▸ **What to produce**
Please mark each statement as yes or no against the guidebook essay below, quoting the words that decide it: 1. The writer bought the guidebook because a friend insisted. 2. The writer drove from Nuevo Laredo to Monterrey. 3. The writer's group paid $25 a night for their room.

▸ **Source extract**
[start]
Why A Guidebook Is Worth It
You know, when I first went shopping for a guidebook in the bookstore, I was appalled at the prices; up to $50 for a single country. I, being a budget traveler and a cheapskate by nature, had determined never to buy one; however, before embarking on this most recent journey a friend insisted that I buy Lonely Planet: Mexico, promising it would be well worth it. Reluctantly I agreed, still unconvinced.
The first few days of the trip it didn’t save us a dime - although that may have been because we weren’t in Mexico yet, so maybe the guidebook wasn’t to blame for that… Anyway, as we crossed into Mexico at Laredo, Texas, I was mildly annoyed that the map of the town was so inadequate - it barely covered the downtown area and seemed to pay little attention to the needs of someone using Nuevo Laredo as a point of entry. But (having already spent the money anyway, and determined to get some use out of it now) I began perusing it’s pages during the rather desolate 2.5 hour drive to Monterrey from Nuevo Laredo (And no, I wasn’t the one driving), and then and there I became sold on the idea of a guidebook forever when I saw…
ROCK CLIMBING! YES! I had ALWAYS wanted to rock climb, and there was a small caption in my Lonely Planet guidebook on a place called “El Potrero Chico”, which described it as one of the world’s ten best places to learn rockclimbing, and referred me to a local website (www.elpotrerochico.com.mx), which showed some awesome pictures like this one…
(Actually, this is a picture I took from the front door of our room later, but… anyway… and so I decided then and there that I simply had to do this. They advertised rooms at only $25 a night (although since we had three people we paid $32), and so we determined to spend the night there. Of course, we still had to get past the 25 mile checkpoint….
[end]
▸ **Information provided**
[start]
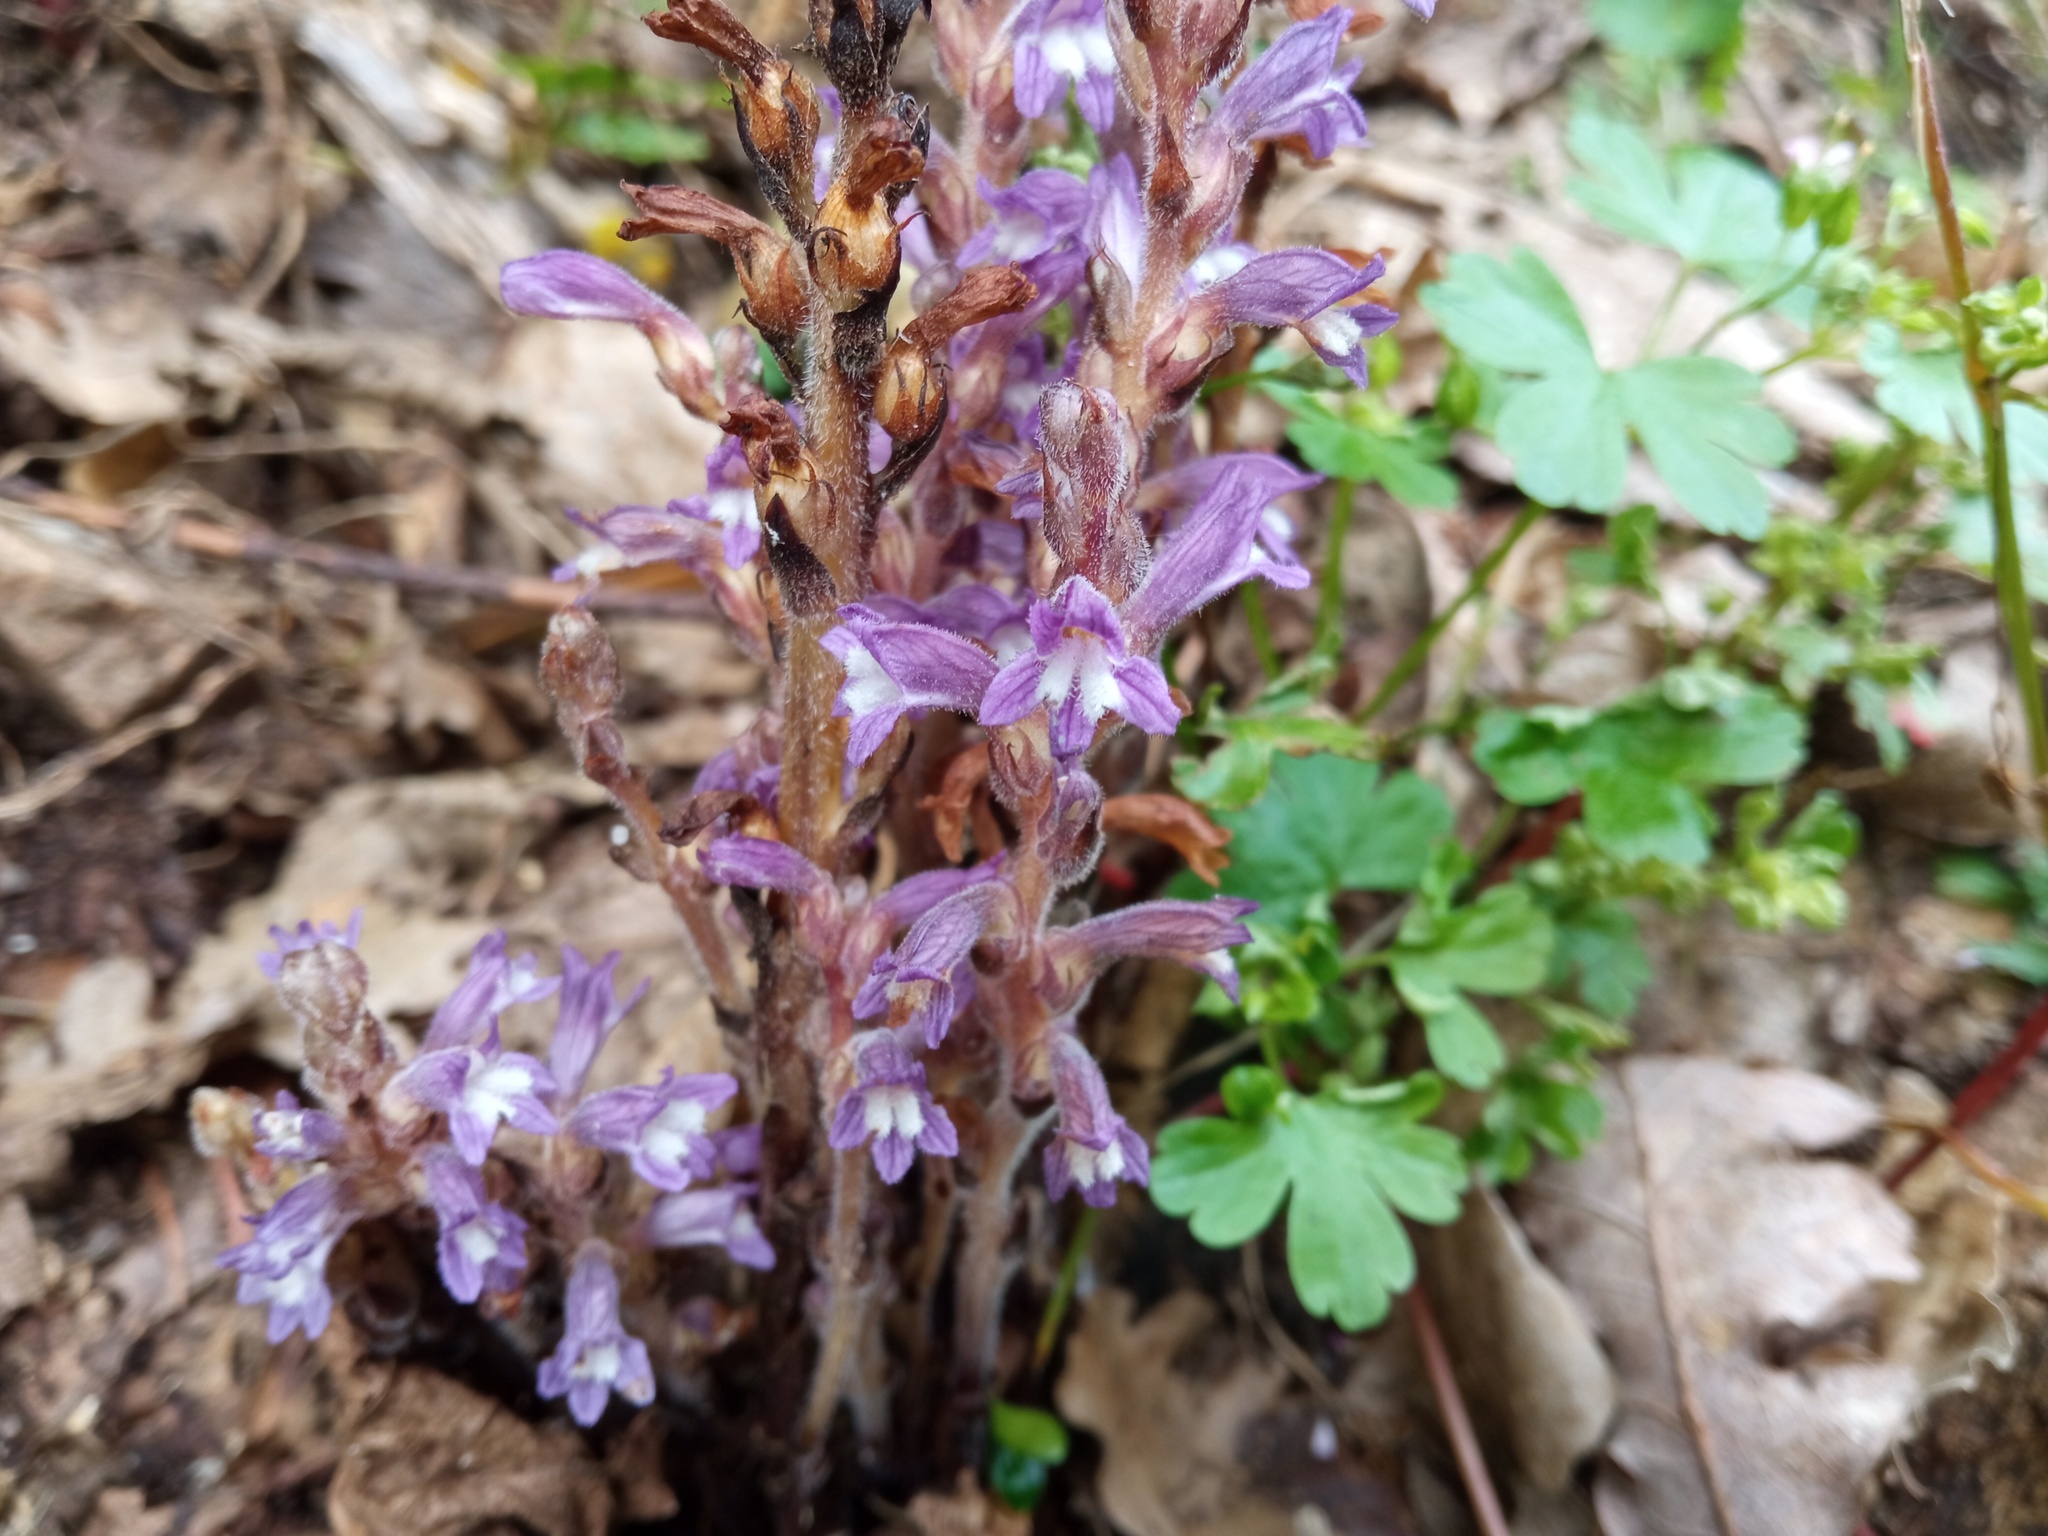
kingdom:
[end]
▸ **Finished answer**
1. Yes: "a friend insisted that I buy Lonely Planet: Mexico"
2. No: "And no, I wasn’t the one driving"
3. No: "since we had three people we paid $32"